Formaldehyde is dangerous to human health. In 2011, the US National Toxicology Program described formaldehyde as "known to be a human carcinogen".

The danger of formaldehyde is a major reason for the development of formaldehyde releasers which release formaldehyde slowly at lower levels.

=== Allergic reaction ===

Levels of 200–300 p.p.m. formaldehyde in cosmetic products can cause contact dermatitis in short-term use on normal skin.

A patch test study found that DMDM hydantoin in cosmetic products could increase the risk of cosmetic dermatitis.

Some people have a contact allergy to imidazolidinyl urea causing dermatitis. Such people are often also allergic to diazolidinyl urea. In 2005–06, it was the 14th-most-prevalent allergen in patch tests (3.7%).

=== Cancer ===
Some consumer cosmetics contain quaternium-15 for its antimicrobial properties. The American Cancer Society states that although quaternium-15 releases formaldehyde, a known carcinogen in laboratory test animals at relatively high doses, because the amount of formaldehyde released from these products is low, it is unclear that avoiding quaternium-15 in cosmetics provides any health benefits. Even so, Johnson & Johnson announced plans to phase out its use of quaternium-15 in cosmetic products by 2015 in response to consumer pressure.

==Importance==

Formaldehyde in the EU is restricted to a maximum allowed concentration in finished products no greater than 0.2%. However, there are hidden sources of formaldehyde such as these formaldehyde releasers. As well, patch tests are prone to false positives at even low concentrations and not a reliable test.

Sensitization to formaldehyde has been decreasing since 1980 due in part to the replacement of formaldehyde by these formaldehyde releasers. As of 2009, frequency of sensitization to formaldehyde is stable at 2–3% in Europe. It might be as high as 9% in the USA.

==Alternatives==

There are three groups of broad-spectrum preservatives with the most safety and efficacy.

- Parabens
- Formaldehyde releasers
- Halogenated compounds

The FDA requires that cosmetics have an effective preservative, and microbial challenge testing is conducted.
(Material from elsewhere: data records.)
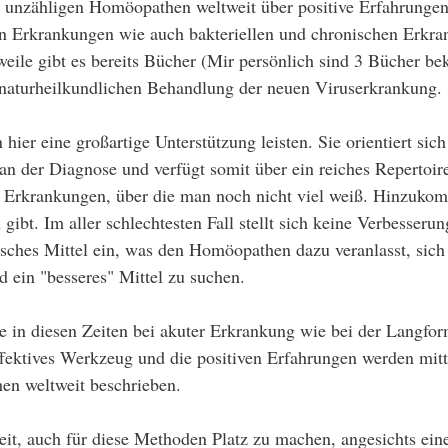
n unzähligen Homöopathen weltweit über positive Erfahrungen
n Erkrankungen wie auch bakteriellen und chronischen Erkra
weile gibt es bereits Bücher (Mir persönlich sind 3 Bücher bek
aturheilkundlichen Behandlung der neuen Viruserkrankung. 
ier eine großartige Unterstützung leisten. Sie orientiert sich
 der Diagnose und verfügt somit über ein reiches Repertoire
 Erkrankungen, über die man noch nicht viel weiß. Hinzukom
ibt. Im aller schlechtesten Fall stellt sich keine Verbesserun
ches Mittel ein, was den Homöopathen dazu veranlasst, sic
 ein "besseres" Mittel zu suchen. 
e in diesen Zeiten bei akuter Erkrankung wie bei der Langfor
fektives Werkzeug und die positiven Erfahrungen werden mitt
n weltweit beschrieben. 
eit, auch für diese Methoden Platz zu machen, angesichts ein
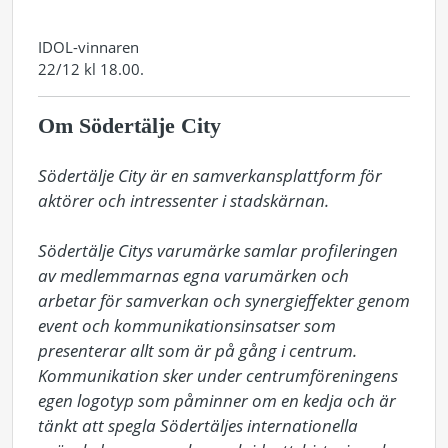
IDOL-vinnaren
22/12 kl 18.00.
Om Södertälje City
Södertälje City är en samverkansplattform för 
aktörer och intressenter i stadskärnan.

Södertälje Citys varumärke samlar profileringen 
av medlemmarnas egna varumärken och 
arbetar för samverkan och synergieffekter genom 
event och kommunikationsinsatser som 
presenterar allt som är på gång i centrum. 
Kommunikation sker under centrumföreningens 
egen logotyp som påminner om en kedja och är 
tänkt att spegla Södertäljes internationella 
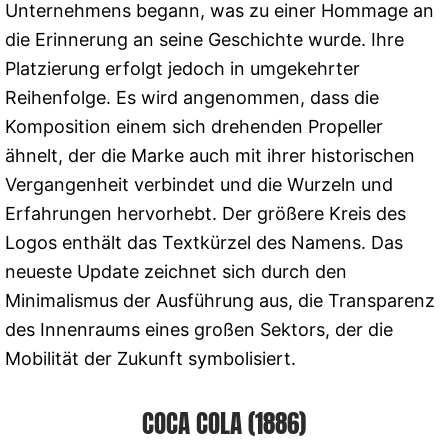
Unternehmens begann, was zu einer Hommage an
die Erinnerung an seine Geschichte wurde. Ihre
Platzierung erfolgt jedoch in umgekehrter
Reihenfolge. Es wird angenommen, dass die
Komposition einem sich drehenden Propeller
ähnelt, der die Marke auch mit ihrer historischen
Vergangenheit verbindet und die Wurzeln und
Erfahrungen hervorhebt. Der größere Kreis des
Logos enthält das Textkürzel des Namens. Das
neueste Update zeichnet sich durch den
Minimalismus der Ausführung aus, die Transparenz
des Innenraums eines großen Sektors, der die
Mobilität der Zukunft symbolisiert.
COCA COLA (1886)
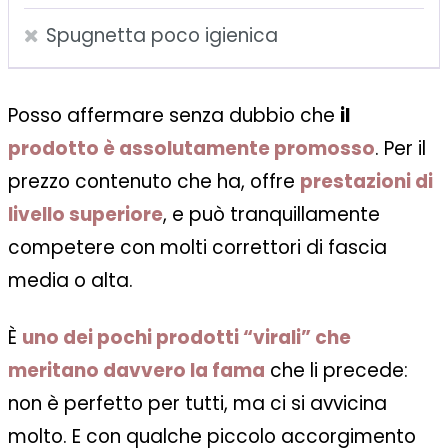
Spugnetta poco igienica
Posso affermare senza dubbio che
il
prodotto è assolutamente promosso
. Per il
prezzo contenuto che ha, offre
prestazioni di
livello superiore
, e può tranquillamente
competere con molti correttori di fascia
media o alta.
È
uno dei pochi prodotti “virali” che
meritano davvero la fama
che li precede:
non è perfetto per tutti, ma ci si avvicina
molto. E con qualche piccolo accorgimento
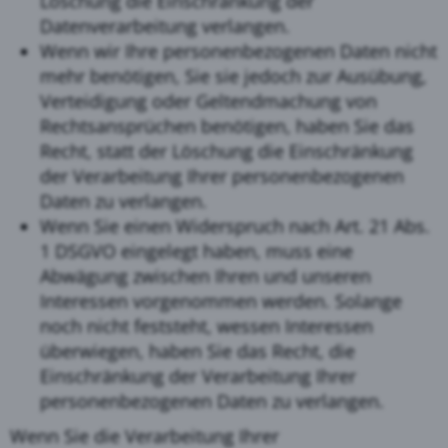
Löschung die Einschränkung der
Datenverarbeitung verlangen.
Wenn wir Ihre personenbezogenen Daten nicht
mehr benötigen, Sie sie jedoch zur Ausübung,
Verteidigung oder Geltendmachung von
Rechtsansprüchen benötigen, haben Sie das
Recht, statt der Löschung die Einschränkung
der Verarbeitung Ihrer personenbezogenen
Daten zu verlangen.
Wenn Sie einen Widerspruch nach Art. 21 Abs.
1 DSGVO eingelegt haben, muss eine
Abwägung zwischen Ihren und unseren
Interessen vorgenommen werden. Solange
noch nicht feststeht, wessen Interessen
überwiegen, haben Sie das Recht, die
Einschränkung der Verarbeitung Ihrer
personenbezogenen Daten zu verlangen.
Wenn Sie die Verarbeitung Ihrer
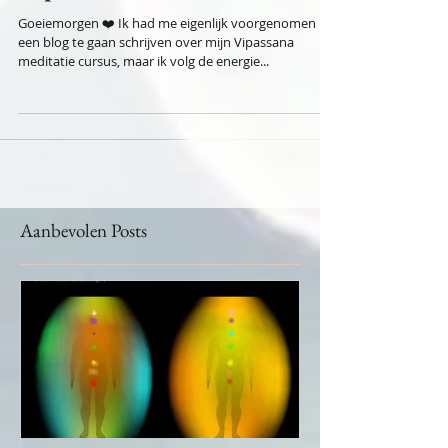
Vipassana Meditatie Cursus
Goeiemorgen ❤️ Ik had me eigenlijk voorgenomen
een blog te gaan schrijven over mijn Vipassana
meditatie cursus, maar ik volg de energie...
Aanbevolen Posts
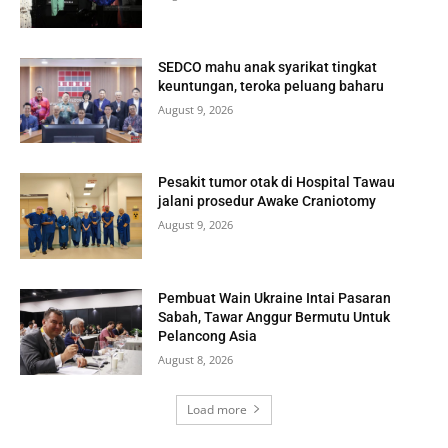
SEDCO mahu anak syarikat tingkat
keuntungan, teroka peluang baharu
August 9, 2026
Pesakit tumor otak di Hospital Tawau
jalani prosedur Awake Craniotomy
August 9, 2026
Pembuat Wain Ukraine Intai Pasaran
Sabah, Tawar Anggur Bermutu Untuk
Pelancong Asia
August 8, 2026
Load more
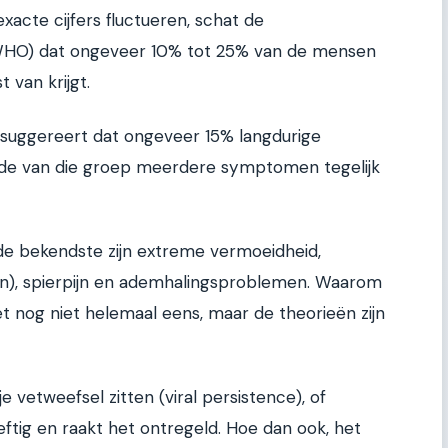
xacte cijfers fluctueren, schat de
WHO) dat ongeveer 10% tot 25% van de mensen
 van krijgt.
suggereert dat ongeveer 15% langdurige
erde van die groep meerdere symptomen tegelijk
de bekendste zijn extreme vermoeidheid,
n), spierpijn en ademhalingsproblemen. Waarom
t nog niet helemaal eens, maar de theorieën zijn
gje vetweefsel zitten (viral persistence), of
tig en raakt het ontregeld. Hoe dan ook, het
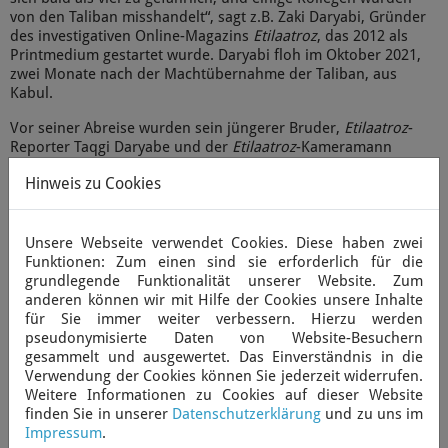
von den Taliban misshandelt“, sagt z.B. Zaki Daryabi, Gründer
des investigativen Online-Magazins
Etilaatroz
, das 2012 als
Printmedium gestartet wurde. Daryabi floh im Oktober 2021,
zwei Monate nach der Machtübernahme der Taliban, aus
Kabul.
Vor seiner Abreise wurden sein jüngerer Bruder,
Etilaatroz
-
Reporter Taqgi Daryabe und der
Etilaatroz
-Kameramann
Nematullah Nagdi festgenommen verprügelt, als sie über
Hinweis zu Cookies
einen Frauenprotest in Kabul berichteten.
Zaki Daryabi erhielt auch eine Vorladung, ging aber nicht zur
Polizei, um nicht festgenommen zu werden. Ihm und anderen
Unsere Webseite verwendet Cookies. Diese haben zwei
Mitarbeitenden des Magazins gelang es, Flugtickets zu
Funktionen: Zum einen sind sie erforderlich für die
bekommen und das Land zu verlassen. Doch für die
grundlegende Funktionalität unserer Website. Zum
Mitarbeitenden von
Etilaatroz
ist der Weg ins Exil wie für die
anderen können wir mit Hilfe der Cookies unsere Inhalte
meisten afghanischen Journalistinnen und Journalisten, die
für Sie immer weiter verbessern. Hierzu werden
das Land verlassen konnten, voller Fallstricke und Umwege.
pseudonymisierte Daten von Website-Besuchern
gesammelt und ausgewertet. Das Einverständnis in die
In den USA gelang es Zaki Daryabi schließlich, einen Teil des
Verwendung der Cookies können Sie jederzeit widerrufen.
über die ganze Welt verstreuten Teams von
Etilaatroz
wieder
Weitere Informationen zu Cookies auf dieser Website
zusammenzubringen, um sein Online-Magazin und die Online-
finden Sie in unserer
Datenschutzerklärung
und zu uns im
Zeitung KabulNow neu zu starten. Beide Medien haben
Impressum
.
inzwischen zehn Mitarbeitende im US-Bundesstaat Maryland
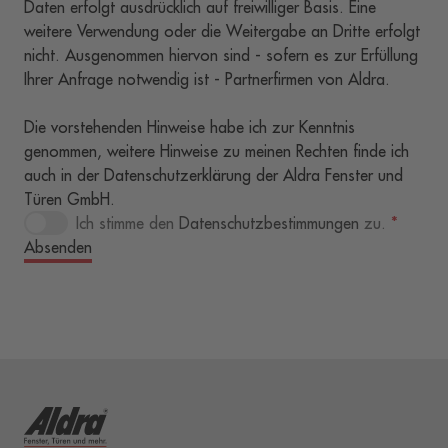
Daten erfolgt ausdrücklich auf freiwilliger Basis. Eine
weitere Verwendung oder die Weitergabe an Dritte erfolgt
nicht. Ausgenommen hiervon sind - sofern es zur Erfüllung
Ihrer Anfrage notwendig ist - Partnerfirmen von Aldra.
Die vorstehenden Hinweise habe ich zur Kenntnis
genommen, weitere Hinweise zu meinen Rechten finde ich
auch in der Datenschutzerklärung der Aldra Fenster und
Türen GmbH.
Ich stimme den
Datenschutzbestimmungen
zu.
*
Absenden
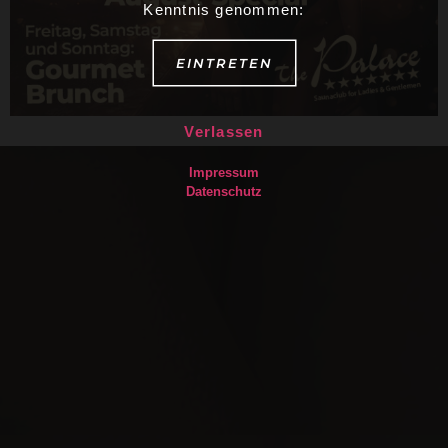
Kenntnis genommen:
EINTRETEN
Verlassen
Impressum
Datenschutz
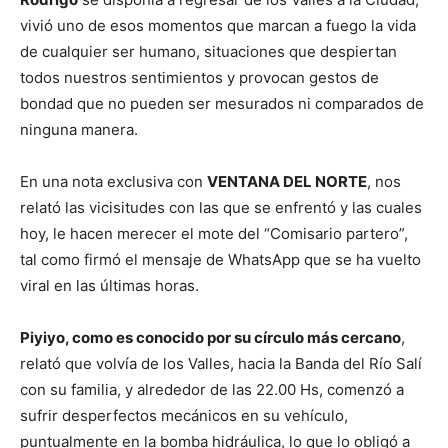
vivió uno de esos momentos que marcan a fuego la vida
de cualquier ser humano, situaciones que despiertan
todos nuestros sentimientos y provocan gestos de
bondad que no pueden ser mesurados ni comparados de
ninguna manera.
En una nota exclusiva con
VENTANA DEL NORTE
, nos
relató las vicisitudes con las que se enfrentó y las cuales
hoy, le hacen merecer el mote del “Comisario partero”,
tal como firmó el mensaje de WhatsApp que se ha vuelto
viral en las últimas horas.
Piyiyo, como es conocido por su círculo más cercano
,
relató que volvía de los Valles, hacia la Banda del Río Salí
con su familia, y alrededor de las 22.00 Hs, comenzó a
sufrir desperfectos mecánicos en su vehículo,
puntualmente en la bomba hidráulica, lo que lo obligó a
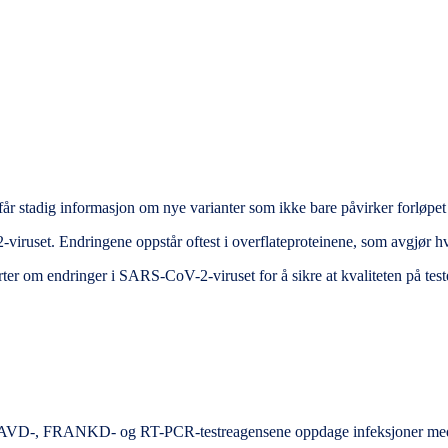
 får stadig informasjon om nye varianter som ikke bare påvirker forl
viruset. Endringene oppstår oftest i overflateproteinene, som avgjør h
orter om endringer i SARS-CoV-2-viruset for å sikre at kvaliteten på tes
vil SAVD-, FRANKD- og RT-PCR-testreagensene oppdage infeksjoner med 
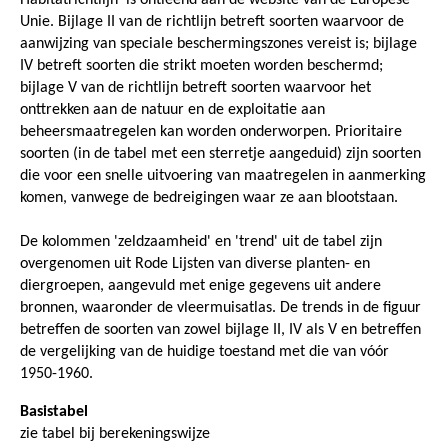
Unie. Bijlage II van de richtlijn betreft soorten waarvoor de
aanwijzing van speciale beschermingszones vereist is; bijlage
IV betreft soorten die strikt moeten worden beschermd;
bijlage V van de richtlijn betreft soorten waarvoor het
onttrekken aan de natuur en de exploitatie aan
beheersmaatregelen kan worden onderworpen. Prioritaire
soorten (in de tabel met een sterretje aangeduid) zijn soorten
die voor een snelle uitvoering van maatregelen in aanmerking
komen, vanwege de bedreigingen waar ze aan blootstaan.
De kolommen 'zeldzaamheid' en 'trend' uit de tabel zijn
overgenomen uit Rode Lijsten van diverse planten- en
diergroepen, aangevuld met enige gegevens uit andere
bronnen, waaronder de vleermuisatlas. De trends in de figuur
betreffen de soorten van zowel bijlage II, IV als V en betreffen
de vergelijking van de huidige toestand met die van vóór
1950-1960.
Basistabel
zie tabel bij berekeningswijze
The EU's Cosmetic Directive 76/768/EEC requires the use of a preservative on an approved list.

==Analysis==

There are many ways to test and quantify formaldehyde. However these methods are not suitable for the determination of free formaldehyde in cosmetics with formaldehyde releasers since these methods often accelerate release of formaldehyde.

The physical method by 13C NMR spectroscopy does not affect the equilibrium between free and donor sources of formaldehyde and might be the best way to test for formaldehyde releasers.